ということで、ドタバタとしていたあの頃。

 あれから5年。

 当時の落ち着かない不安な日々を静かに振り返ることができる今のありがたさ。

 日本は、いろいろあっても、ちゃんと存続している。

 私も、問題をいっぱい抱えながらも、なんとか生きている。

 不安な未来を想像しながら災害用備蓄に励むのも大事だけど、「今」「ここ」に生きていることを楽しもう、味わおうと思えるようになった。

 当時は何でもストックしておかないと!という不安で、シャンプー買うにしろ何個も買い込んでいた。トイレットペーパーも1年分は買い込んでいた。下着も何年分もストックした。まだ、あるよ、あのときに買い込んだ下着。

 インターネットに流れる「次は、何年何月に、どこそこで大地震が起きる!!」情報に踊らされて、この日は外出しないでおこう、もっと水の補充をしておこうと動いた。

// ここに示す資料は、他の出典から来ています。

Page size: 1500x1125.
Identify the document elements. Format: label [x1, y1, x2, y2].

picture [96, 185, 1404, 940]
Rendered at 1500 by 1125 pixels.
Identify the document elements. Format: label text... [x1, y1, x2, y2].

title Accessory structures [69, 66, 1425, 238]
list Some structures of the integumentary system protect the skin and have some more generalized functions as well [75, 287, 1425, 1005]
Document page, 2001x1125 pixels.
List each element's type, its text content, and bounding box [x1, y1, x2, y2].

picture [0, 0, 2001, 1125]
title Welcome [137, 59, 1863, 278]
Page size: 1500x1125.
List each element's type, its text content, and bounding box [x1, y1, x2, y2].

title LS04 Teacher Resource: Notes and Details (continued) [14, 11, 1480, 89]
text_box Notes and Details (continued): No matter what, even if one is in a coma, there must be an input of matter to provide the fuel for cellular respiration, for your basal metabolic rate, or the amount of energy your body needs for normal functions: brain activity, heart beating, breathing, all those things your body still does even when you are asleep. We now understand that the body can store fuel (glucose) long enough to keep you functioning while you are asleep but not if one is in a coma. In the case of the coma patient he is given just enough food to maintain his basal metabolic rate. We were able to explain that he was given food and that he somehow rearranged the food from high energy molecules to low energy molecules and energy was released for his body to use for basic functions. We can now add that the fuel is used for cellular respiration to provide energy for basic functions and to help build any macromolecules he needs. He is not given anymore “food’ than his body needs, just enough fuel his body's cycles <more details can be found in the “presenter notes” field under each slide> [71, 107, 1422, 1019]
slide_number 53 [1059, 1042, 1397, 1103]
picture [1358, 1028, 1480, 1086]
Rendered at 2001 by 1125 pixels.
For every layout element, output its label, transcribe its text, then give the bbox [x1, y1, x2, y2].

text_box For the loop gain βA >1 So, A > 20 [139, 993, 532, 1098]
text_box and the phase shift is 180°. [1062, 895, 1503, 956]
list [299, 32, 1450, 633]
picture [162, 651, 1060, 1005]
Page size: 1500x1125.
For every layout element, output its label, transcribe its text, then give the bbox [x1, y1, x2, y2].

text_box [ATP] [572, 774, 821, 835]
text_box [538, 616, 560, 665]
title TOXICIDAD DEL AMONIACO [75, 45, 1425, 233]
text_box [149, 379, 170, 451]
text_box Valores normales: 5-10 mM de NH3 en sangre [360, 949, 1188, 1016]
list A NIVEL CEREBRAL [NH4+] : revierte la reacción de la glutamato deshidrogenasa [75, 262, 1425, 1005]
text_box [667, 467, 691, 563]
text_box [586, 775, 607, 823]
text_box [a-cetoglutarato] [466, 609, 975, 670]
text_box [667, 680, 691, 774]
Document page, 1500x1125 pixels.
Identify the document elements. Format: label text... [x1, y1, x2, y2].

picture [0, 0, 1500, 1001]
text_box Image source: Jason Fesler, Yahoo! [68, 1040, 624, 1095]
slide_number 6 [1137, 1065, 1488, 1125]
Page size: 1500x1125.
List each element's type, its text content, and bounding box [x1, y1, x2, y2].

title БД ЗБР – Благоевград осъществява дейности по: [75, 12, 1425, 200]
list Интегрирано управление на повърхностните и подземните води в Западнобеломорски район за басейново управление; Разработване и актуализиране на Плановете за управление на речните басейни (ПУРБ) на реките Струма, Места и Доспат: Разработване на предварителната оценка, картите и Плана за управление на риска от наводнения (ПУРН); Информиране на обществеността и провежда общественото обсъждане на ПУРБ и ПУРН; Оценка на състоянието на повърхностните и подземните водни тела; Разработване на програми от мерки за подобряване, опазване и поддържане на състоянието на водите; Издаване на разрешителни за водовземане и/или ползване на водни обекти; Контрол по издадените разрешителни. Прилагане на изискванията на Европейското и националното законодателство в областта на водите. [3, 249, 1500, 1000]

 福山と名古屋の移動のときは、新幹線に閉じ込められる事態に備えて、リュックには必ず水と食料を入れた。

 今は、シャンプーがなくなれば「湯シャン」でいいと思えるようになった。風にサラサラなびく髪などなくても困らないと思うようになった。誰がババアの髪なんか気にするんだ。

 物などないならないで、なんとでもなる、と思うようになった。

 数日間ぐらい食わなくても死にはしないし、かえって健康にいいと思えるようになった。

 いろいろ怖がってもしかたない、想定しておくことは重要だけれども、何にしても迎え撃つ勇気だけあればいいと思うようになった。

 「今」「ここ」でやるべきことに集中して。無駄に心配することはないと思うようになった。

 いつ死ぬかわからないからこそ、「今」「ここ」を大事にするんだと思うようになった。

 死んだら死んだでいいじゃないか、大地震で瓦礫に埋もれて死体がバラバラになっても、津波で死んで海の向こうに引きずりこまれても、身元不明でも、死んだことすら不明でも、葬式の手間も死体を焼く手間も省けていいわ、と思うようになった。

 さてさて、これから私は福山での最後の1年を迎える。

 この最後の1年は、ゼミ生の卒論指導をきちんとしながら、福山の自宅と研究室の断捨離作業を粛々とする。同時に名古屋の自宅の断捨離もする。

 1996年に大阪の桃山学院大学に移って以来20年間にわたる二重生活、単身赴任生活を終わらせる作業をする。

 いっぱい捨てる。いっぱい処分する。これだけは残していこう、これだけは手元に置いておこうと思えるものを選択する。

 あの2011311日が日本に与えた影響というのは、これからより明確にされていくのだろう。5年間ぐらいでは測定できないような変化を東日本大震災と原発事故は日本に与えた。

 クルクルパーでのん気に非現実的に徹底的にいぎたなく世俗的に生きてきた日本人の多くが、自分たちの寄って立つ場所の不安定さや儚さを意識するようになった。

 少なくとも、私にとっては、あの日からの日々は、「死」を意識する日々となった。物事を見る視線が違ってきた。

 正気」になったと言うべきか。

 しかし、実のない労働の中で、その「正気」も濁り曖昧になりがちだった。

 これからは、「正気」を保持する。

 「今」と「ここ」を見つめつつ、「今」と「ここ」を愛しつつ、「正気」を生きていく。

私にあるのは、「今」と「ここ」だけなんだから。